Excerpts from a dataset
◇ ◇ ◇ ◇

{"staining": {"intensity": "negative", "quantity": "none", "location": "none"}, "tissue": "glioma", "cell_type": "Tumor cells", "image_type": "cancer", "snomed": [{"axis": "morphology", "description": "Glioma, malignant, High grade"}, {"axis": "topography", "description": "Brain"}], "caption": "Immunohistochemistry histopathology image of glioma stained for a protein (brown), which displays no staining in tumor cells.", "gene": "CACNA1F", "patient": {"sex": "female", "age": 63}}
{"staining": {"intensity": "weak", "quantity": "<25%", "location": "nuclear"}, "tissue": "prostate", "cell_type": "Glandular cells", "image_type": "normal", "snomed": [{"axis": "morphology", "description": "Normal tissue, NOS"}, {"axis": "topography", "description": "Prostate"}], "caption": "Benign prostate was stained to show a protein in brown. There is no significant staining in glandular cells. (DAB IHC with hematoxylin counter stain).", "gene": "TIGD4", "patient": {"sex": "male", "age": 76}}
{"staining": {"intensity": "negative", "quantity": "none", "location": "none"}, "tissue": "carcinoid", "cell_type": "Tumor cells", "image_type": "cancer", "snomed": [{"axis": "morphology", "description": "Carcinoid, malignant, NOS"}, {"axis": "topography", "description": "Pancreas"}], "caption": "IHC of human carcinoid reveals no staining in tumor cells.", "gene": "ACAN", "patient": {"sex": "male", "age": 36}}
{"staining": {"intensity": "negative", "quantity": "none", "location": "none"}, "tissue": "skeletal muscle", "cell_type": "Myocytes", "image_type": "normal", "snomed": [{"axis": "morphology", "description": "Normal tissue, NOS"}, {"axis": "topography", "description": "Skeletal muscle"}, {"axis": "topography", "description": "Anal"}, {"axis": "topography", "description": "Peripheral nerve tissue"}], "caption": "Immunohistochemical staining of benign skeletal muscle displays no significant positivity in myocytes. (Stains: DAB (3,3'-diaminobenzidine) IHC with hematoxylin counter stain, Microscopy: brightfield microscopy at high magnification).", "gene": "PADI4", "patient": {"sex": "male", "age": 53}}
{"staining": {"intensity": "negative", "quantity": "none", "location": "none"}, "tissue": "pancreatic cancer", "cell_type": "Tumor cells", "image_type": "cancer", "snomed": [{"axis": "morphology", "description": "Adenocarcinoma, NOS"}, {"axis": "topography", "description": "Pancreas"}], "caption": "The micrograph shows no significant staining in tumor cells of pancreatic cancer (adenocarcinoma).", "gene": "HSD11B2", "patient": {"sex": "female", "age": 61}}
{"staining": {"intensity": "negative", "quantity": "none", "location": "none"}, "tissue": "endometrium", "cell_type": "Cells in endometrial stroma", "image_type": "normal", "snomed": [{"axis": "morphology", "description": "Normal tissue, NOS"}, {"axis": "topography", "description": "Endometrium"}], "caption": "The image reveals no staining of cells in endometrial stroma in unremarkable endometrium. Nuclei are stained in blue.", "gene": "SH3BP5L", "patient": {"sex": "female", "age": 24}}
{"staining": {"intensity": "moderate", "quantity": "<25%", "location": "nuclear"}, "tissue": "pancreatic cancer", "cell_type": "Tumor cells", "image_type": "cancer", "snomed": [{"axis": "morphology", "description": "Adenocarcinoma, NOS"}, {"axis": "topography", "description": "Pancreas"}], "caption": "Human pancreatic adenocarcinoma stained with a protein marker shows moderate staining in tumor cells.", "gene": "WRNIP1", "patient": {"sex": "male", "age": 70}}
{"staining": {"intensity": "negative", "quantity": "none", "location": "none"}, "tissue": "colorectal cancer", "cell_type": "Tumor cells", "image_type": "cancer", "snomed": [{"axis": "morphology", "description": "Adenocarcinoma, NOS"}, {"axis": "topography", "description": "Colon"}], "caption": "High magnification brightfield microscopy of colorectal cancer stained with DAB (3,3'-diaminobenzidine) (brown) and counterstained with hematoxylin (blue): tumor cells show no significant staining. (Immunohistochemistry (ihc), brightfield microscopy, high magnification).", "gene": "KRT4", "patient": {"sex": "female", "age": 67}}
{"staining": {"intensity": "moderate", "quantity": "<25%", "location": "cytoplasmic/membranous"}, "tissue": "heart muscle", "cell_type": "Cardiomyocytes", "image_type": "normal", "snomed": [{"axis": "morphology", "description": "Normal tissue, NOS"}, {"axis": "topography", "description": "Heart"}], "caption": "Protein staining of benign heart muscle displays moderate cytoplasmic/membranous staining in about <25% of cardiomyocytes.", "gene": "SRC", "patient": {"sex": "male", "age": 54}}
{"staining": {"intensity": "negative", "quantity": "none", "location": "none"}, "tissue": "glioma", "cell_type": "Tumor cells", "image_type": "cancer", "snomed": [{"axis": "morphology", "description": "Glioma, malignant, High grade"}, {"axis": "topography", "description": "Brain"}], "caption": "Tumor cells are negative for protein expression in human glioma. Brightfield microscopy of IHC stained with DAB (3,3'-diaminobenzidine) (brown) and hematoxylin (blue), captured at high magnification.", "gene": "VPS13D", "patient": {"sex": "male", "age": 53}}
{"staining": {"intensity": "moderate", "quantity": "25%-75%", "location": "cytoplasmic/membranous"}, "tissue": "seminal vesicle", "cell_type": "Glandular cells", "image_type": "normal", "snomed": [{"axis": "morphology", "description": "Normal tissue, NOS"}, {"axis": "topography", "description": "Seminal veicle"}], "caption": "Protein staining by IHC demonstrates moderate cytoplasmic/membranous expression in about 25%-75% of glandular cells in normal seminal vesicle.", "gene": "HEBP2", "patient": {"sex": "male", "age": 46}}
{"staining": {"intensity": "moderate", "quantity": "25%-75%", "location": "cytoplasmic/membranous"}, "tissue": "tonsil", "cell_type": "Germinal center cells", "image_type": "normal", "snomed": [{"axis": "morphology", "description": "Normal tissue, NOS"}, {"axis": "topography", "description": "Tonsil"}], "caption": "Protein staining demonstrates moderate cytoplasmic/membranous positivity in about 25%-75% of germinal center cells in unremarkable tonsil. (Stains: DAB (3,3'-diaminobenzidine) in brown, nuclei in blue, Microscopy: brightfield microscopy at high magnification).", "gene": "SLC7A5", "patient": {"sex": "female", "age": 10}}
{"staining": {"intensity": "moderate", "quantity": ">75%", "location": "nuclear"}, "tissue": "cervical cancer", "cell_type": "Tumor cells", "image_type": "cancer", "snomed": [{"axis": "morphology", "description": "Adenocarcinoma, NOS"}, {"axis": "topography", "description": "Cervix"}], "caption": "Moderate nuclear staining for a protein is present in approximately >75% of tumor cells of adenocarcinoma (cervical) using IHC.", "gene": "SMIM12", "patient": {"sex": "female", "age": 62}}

◇ ◇ ◇ ◇

* What the exercise asks: When you reach the end of the data above, set it all down again unchanged.

* Expected answer:
{"staining": {"intensity": "negative", "quantity": "none", "location": "none"}, "tissue": "glioma", "cell_type": "Tumor cells", "image_type": "cancer", "snomed": [{"axis": "morphology", "description": "Glioma, malignant, High grade"}, {"axis": "topography", "description": "Brain"}], "caption": "Immunohistochemistry histopathology image of glioma stained for a protein (brown), which displays no staining in tumor cells.", "gene": "CACNA1F", "patient": {"sex": "female", "age": 63}}
{"staining": {"intensity": "weak", "quantity": "<25%", "location": "nuclear"}, "tissue": "prostate", "cell_type": "Glandular cells", "image_type": "normal", "snomed": [{"axis": "morphology", "description": "Normal tissue, NOS"}, {"axis": "topography", "description": "Prostate"}], "caption": "Benign prostate was stained to show a protein in brown. There is no significant staining in glandular cells. (DAB IHC with hematoxylin counter stain).", "gene": "TIGD4", "patient": {"sex": "male", "age": 76}}
{"staining": {"intensity": "negative", "quantity": "none", "location": "none"}, "tissue": "carcinoid", "cell_type": "Tumor cells", "image_type": "cancer", "snomed": [{"axis": "morphology", "description": "Carcinoid, malignant, NOS"}, {"axis": "topography", "description": "Pancreas"}], "caption": "IHC of human carcinoid reveals no staining in tumor cells.", "gene": "ACAN", "patient": {"sex": "male", "age": 36}}
{"staining": {"intensity": "negative", "quantity": "none", "location": "none"}, "tissue": "skeletal muscle", "cell_type": "Myocytes", "image_type": "normal", "snomed": [{"axis": "morphology", "description": "Normal tissue, NOS"}, {"axis": "topography", "description": "Skeletal muscle"}, {"axis": "topography", "description": "Anal"}, {"axis": "topography", "description": "Peripheral nerve tissue"}], "caption": "Immunohistochemical staining of benign skeletal muscle displays no significant positivity in myocytes. (Stains: DAB (3,3'-diaminobenzidine) IHC with hematoxylin counter stain, Microscopy: brightfield microscopy at high magnification).", "gene": "PADI4", "patient": {"sex": "male", "age": 53}}
{"staining": {"intensity": "negative", "quantity": "none", "location": "none"}, "tissue": "pancreatic cancer", "cell_type": "Tumor cells", "image_type": "cancer", "snomed": [{"axis": "morphology", "description": "Adenocarcinoma, NOS"}, {"axis": "topography", "description": "Pancreas"}], "caption": "The micrograph shows no significant staining in tumor cells of pancreatic cancer (adenocarcinoma).", "gene": "HSD11B2", "patient": {"sex": "female", "age": 61}}
{"staining": {"intensity": "negative", "quantity": "none", "location": "none"}, "tissue": "endometrium", "cell_type": "Cells in endometrial stroma", "image_type": "normal", "snomed": [{"axis": "morphology", "description": "Normal tissue, NOS"}, {"axis": "topography", "description": "Endometrium"}], "caption": "The image reveals no staining of cells in endometrial stroma in unremarkable endometrium. Nuclei are stained in blue.", "gene": "SH3BP5L", "patient": {"sex": "female", "age": 24}}
{"staining": {"intensity": "moderate", "quantity": "<25%", "location": "nuclear"}, "tissue": "pancreatic cancer", "cell_type": "Tumor cells", "image_type": "cancer", "snomed": [{"axis": "morphology", "description": "Adenocarcinoma, NOS"}, {"axis": "topography", "description": "Pancreas"}], "caption": "Human pancreatic adenocarcinoma stained with a protein marker shows moderate staining in tumor cells.", "gene": "WRNIP1", "patient": {"sex": "male", "age": 70}}
{"staining": {"intensity": "negative", "quantity": "none", "location": "none"}, "tissue": "colorectal cancer", "cell_type": "Tumor cells", "image_type": "cancer", "snomed": [{"axis": "morphology", "description": "Adenocarcinoma, NOS"}, {"axis": "topography", "description": "Colon"}], "caption": "High magnification brightfield microscopy of colorectal cancer stained with DAB (3,3'-diaminobenzidine) (brown) and counterstained with hematoxylin (blue): tumor cells show no significant staining. (Immunohistochemistry (ihc), brightfield microscopy, high magnification).", "gene": "KRT4", "patient": {"sex": "female", "age": 67}}
{"staining": {"intensity": "moderate", "quantity": "<25%", "location": "cytoplasmic/membranous"}, "tissue": "heart muscle", "cell_type": "Cardiomyocytes", "image_type": "normal", "snomed": [{"axis": "morphology", "description": "Normal tissue, NOS"}, {"axis": "topography", "description": "Heart"}], "caption": "Protein staining of benign heart muscle displays moderate cytoplasmic/membranous staining in about <25% of cardiomyocytes.", "gene": "SRC", "patient": {"sex": "male", "age": 54}}
{"staining": {"intensity": "negative", "quantity": "none", "location": "none"}, "tissue": "glioma", "cell_type": "Tumor cells", "image_type": "cancer", "snomed": [{"axis": "morphology", "description": "Glioma, malignant, High grade"}, {"axis": "topography", "description": "Brain"}], "caption": "Tumor cells are negative for protein expression in human glioma. Brightfield microscopy of IHC stained with DAB (3,3'-diaminobenzidine) (brown) and hematoxylin (blue), captured at high magnification.", "gene": "VPS13D", "patient": {"sex": "male", "age": 53}}
{"staining": {"intensity": "moderate", "quantity": "25%-75%", "location": "cytoplasmic/membranous"}, "tissue": "seminal vesicle", "cell_type": "Glandular cells", "image_type": "normal", "snomed": [{"axis": "morphology", "description": "Normal tissue, NOS"}, {"axis": "topography", "description": "Seminal veicle"}], "caption": "Protein staining by IHC demonstrates moderate cytoplasmic/membranous expression in about 25%-75% of glandular cells in normal seminal vesicle.", "gene": "HEBP2", "patient": {"sex": "male", "age": 46}}
{"staining": {"intensity": "moderate", "quantity": "25%-75%", "location": "cytoplasmic/membranous"}, "tissue": "tonsil", "cell_type": "Germinal center cells", "image_type": "normal", "snomed": [{"axis": "morphology", "description": "Normal tissue, NOS"}, {"axis": "topography", "description": "Tonsil"}], "caption": "Protein staining demonstrates moderate cytoplasmic/membranous positivity in about 25%-75% of germinal center cells in unremarkable tonsil. (Stains: DAB (3,3'-diaminobenzidine) in brown, nuclei in blue, Microscopy: brightfield microscopy at high magnification).", "gene": "SLC7A5", "patient": {"sex": "female", "age": 10}}
{"staining": {"intensity": "moderate", "quantity": ">75%", "location": "nuclear"}, "tissue": "cervical cancer", "cell_type": "Tumor cells", "image_type": "cancer", "snomed": [{"axis": "morphology", "description": "Adenocarcinoma, NOS"}, {"axis": "topography", "description": "Cervix"}], "caption": "Moderate nuclear staining for a protein is present in approximately >75% of tumor cells of adenocarcinoma (cervical) using IHC.", "gene": "SMIM12", "patient": {"sex": "female", "age": 62}}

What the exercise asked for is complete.